─── PROVIDED RECORDS ───

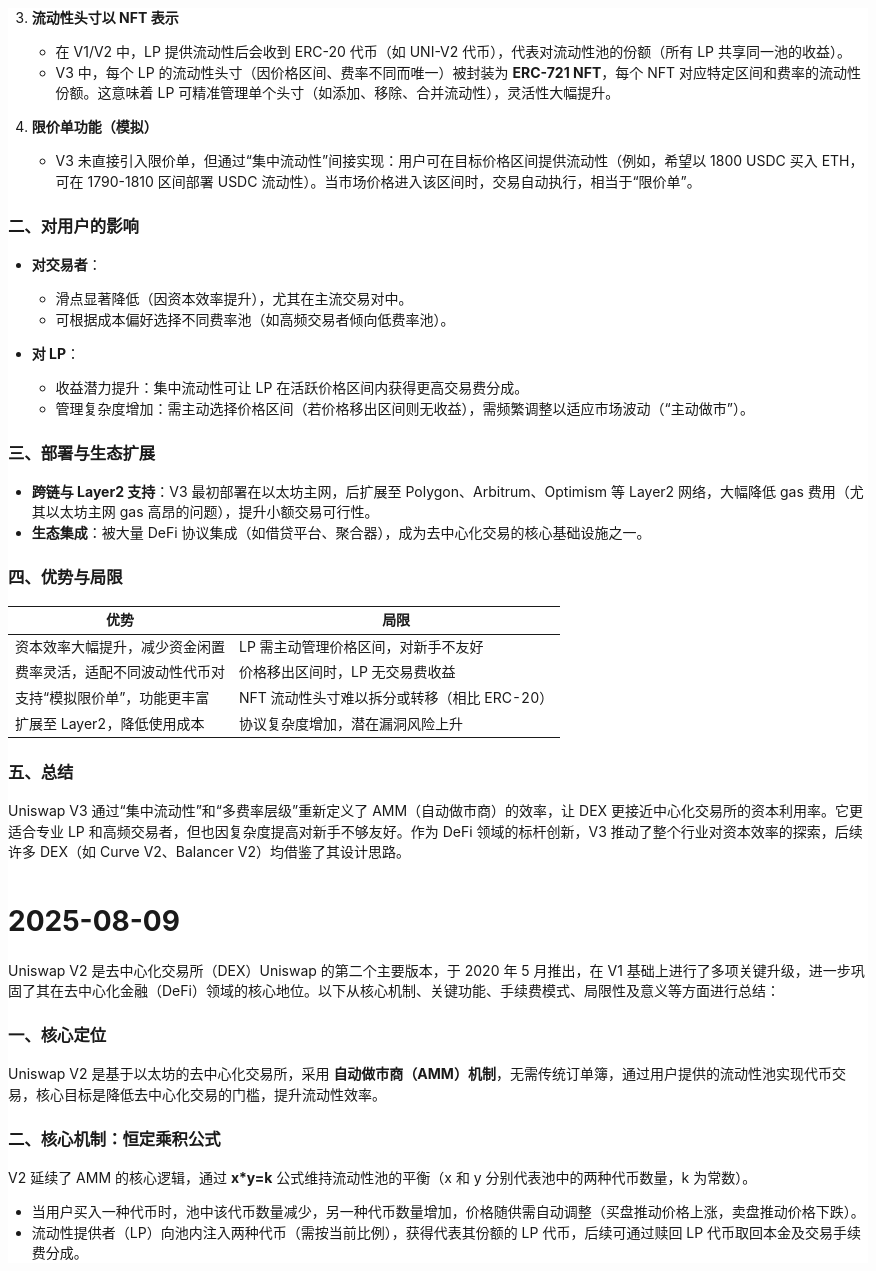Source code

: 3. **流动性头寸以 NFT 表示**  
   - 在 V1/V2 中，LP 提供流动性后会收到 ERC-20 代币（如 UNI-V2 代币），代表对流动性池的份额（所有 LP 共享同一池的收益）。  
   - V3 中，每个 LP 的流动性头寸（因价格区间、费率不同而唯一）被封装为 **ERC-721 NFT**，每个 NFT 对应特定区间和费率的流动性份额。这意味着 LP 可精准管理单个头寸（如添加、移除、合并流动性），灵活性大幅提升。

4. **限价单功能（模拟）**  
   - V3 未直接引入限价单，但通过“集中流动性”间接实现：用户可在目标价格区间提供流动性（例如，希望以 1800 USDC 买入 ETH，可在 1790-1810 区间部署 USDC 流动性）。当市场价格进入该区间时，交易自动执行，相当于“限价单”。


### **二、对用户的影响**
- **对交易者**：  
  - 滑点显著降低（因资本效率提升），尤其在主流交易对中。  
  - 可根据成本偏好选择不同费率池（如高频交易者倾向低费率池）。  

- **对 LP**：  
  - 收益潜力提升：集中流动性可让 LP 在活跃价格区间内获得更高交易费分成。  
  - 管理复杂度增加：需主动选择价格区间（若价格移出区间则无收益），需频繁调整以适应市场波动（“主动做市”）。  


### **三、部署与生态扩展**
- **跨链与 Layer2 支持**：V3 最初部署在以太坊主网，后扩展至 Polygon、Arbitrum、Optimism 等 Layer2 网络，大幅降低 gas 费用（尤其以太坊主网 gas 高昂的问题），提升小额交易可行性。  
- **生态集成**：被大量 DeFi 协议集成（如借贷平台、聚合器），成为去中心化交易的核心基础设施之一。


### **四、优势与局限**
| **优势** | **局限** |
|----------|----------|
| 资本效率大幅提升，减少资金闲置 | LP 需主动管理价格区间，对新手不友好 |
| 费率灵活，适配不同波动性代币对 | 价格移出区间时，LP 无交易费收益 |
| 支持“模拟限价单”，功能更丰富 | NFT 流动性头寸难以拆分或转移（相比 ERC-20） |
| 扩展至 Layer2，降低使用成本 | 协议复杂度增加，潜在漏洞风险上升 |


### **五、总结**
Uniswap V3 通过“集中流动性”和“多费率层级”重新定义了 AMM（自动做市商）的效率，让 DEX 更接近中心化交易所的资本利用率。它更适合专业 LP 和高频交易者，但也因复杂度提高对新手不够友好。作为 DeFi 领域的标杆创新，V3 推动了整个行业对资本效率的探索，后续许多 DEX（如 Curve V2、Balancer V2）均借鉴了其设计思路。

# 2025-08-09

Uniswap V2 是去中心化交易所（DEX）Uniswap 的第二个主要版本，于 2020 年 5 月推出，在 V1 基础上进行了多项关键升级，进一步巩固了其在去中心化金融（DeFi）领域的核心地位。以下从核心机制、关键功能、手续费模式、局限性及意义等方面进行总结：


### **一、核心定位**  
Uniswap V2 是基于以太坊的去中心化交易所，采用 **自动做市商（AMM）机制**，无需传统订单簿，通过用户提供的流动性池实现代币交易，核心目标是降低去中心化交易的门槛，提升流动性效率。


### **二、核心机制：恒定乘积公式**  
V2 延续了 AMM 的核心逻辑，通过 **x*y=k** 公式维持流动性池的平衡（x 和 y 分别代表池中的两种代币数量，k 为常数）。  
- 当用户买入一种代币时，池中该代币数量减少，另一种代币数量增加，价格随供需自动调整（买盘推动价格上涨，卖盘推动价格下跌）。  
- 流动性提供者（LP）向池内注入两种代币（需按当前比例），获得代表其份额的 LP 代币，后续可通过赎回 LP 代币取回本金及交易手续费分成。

───

TRY IT - Produce an exact copy of each line of data, skipping embedded images.

EXERCISE OUTPUT -
Source code

: 3. **流动性头寸以 NFT 表示**  
   - 在 V1/V2 中，LP 提供流动性后会收到 ERC-20 代币（如 UNI-V2 代币），代表对流动性池的份额（所有 LP 共享同一池的收益）。  
   - V3 中，每个 LP 的流动性头寸（因价格区间、费率不同而唯一）被封装为 **ERC-721 NFT**，每个 NFT 对应特定区间和费率的流动性份额。这意味着 LP 可精准管理单个头寸（如添加、移除、合并流动性），灵活性大幅提升。

4. **限价单功能（模拟）**  
   - V3 未直接引入限价单，但通过“集中流动性”间接实现：用户可在目标价格区间提供流动性（例如，希望以 1800 USDC 买入 ETH，可在 1790-1810 区间部署 USDC 流动性）。当市场价格进入该区间时，交易自动执行，相当于“限价单”。


### **二、对用户的影响**
- **对交易者**：  
  - 滑点显著降低（因资本效率提升），尤其在主流交易对中。  
  - 可根据成本偏好选择不同费率池（如高频交易者倾向低费率池）。  

- **对 LP**：  
  - 收益潜力提升：集中流动性可让 LP 在活跃价格区间内获得更高交易费分成。  
  - 管理复杂度增加：需主动选择价格区间（若价格移出区间则无收益），需频繁调整以适应市场波动（“主动做市”）。  


### **三、部署与生态扩展**
- **跨链与 Layer2 支持**：V3 最初部署在以太坊主网，后扩展至 Polygon、Arbitrum、Optimism 等 Layer2 网络，大幅降低 gas 费用（尤其以太坊主网 gas 高昂的问题），提升小额交易可行性。  
- **生态集成**：被大量 DeFi 协议集成（如借贷平台、聚合器），成为去中心化交易的核心基础设施之一。


### **四、优势与局限**
| **优势** | **局限** |
|----------|----------|
| 资本效率大幅提升，减少资金闲置 | LP 需主动管理价格区间，对新手不友好 |
| 费率灵活，适配不同波动性代币对 | 价格移出区间时，LP 无交易费收益 |
| 支持“模拟限价单”，功能更丰富 | NFT 流动性头寸难以拆分或转移（相比 ERC-20） |
| 扩展至 Layer2，降低使用成本 | 协议复杂度增加，潜在漏洞风险上升 |


### **五、总结**
Uniswap V3 通过“集中流动性”和“多费率层级”重新定义了 AMM（自动做市商）的效率，让 DEX 更接近中心化交易所的资本利用率。它更适合专业 LP 和高频交易者，但也因复杂度提高对新手不够友好。作为 DeFi 领域的标杆创新，V3 推动了整个行业对资本效率的探索，后续许多 DEX（如 Curve V2、Balancer V2）均借鉴了其设计思路。

# 2025-08-09

Uniswap V2 是去中心化交易所（DEX）Uniswap 的第二个主要版本，于 2020 年 5 月推出，在 V1 基础上进行了多项关键升级，进一步巩固了其在去中心化金融（DeFi）领域的核心地位。以下从核心机制、关键功能、手续费模式、局限性及意义等方面进行总结：


### **一、核心定位**  
Uniswap V2 是基于以太坊的去中心化交易所，采用 **自动做市商（AMM）机制**，无需传统订单簿，通过用户提供的流动性池实现代币交易，核心目标是降低去中心化交易的门槛，提升流动性效率。


### **二、核心机制：恒定乘积公式**  
V2 延续了 AMM 的核心逻辑，通过 **x*y=k** 公式维持流动性池的平衡（x 和 y 分别代表池中的两种代币数量，k 为常数）。  
- 当用户买入一种代币时，池中该代币数量减少，另一种代币数量增加，价格随供需自动调整（买盘推动价格上涨，卖盘推动价格下跌）。  
- 流动性提供者（LP）向池内注入两种代币（需按当前比例），获得代表其份额的 LP 代币，后续可通过赎回 LP 代币取回本金及交易手续费分成。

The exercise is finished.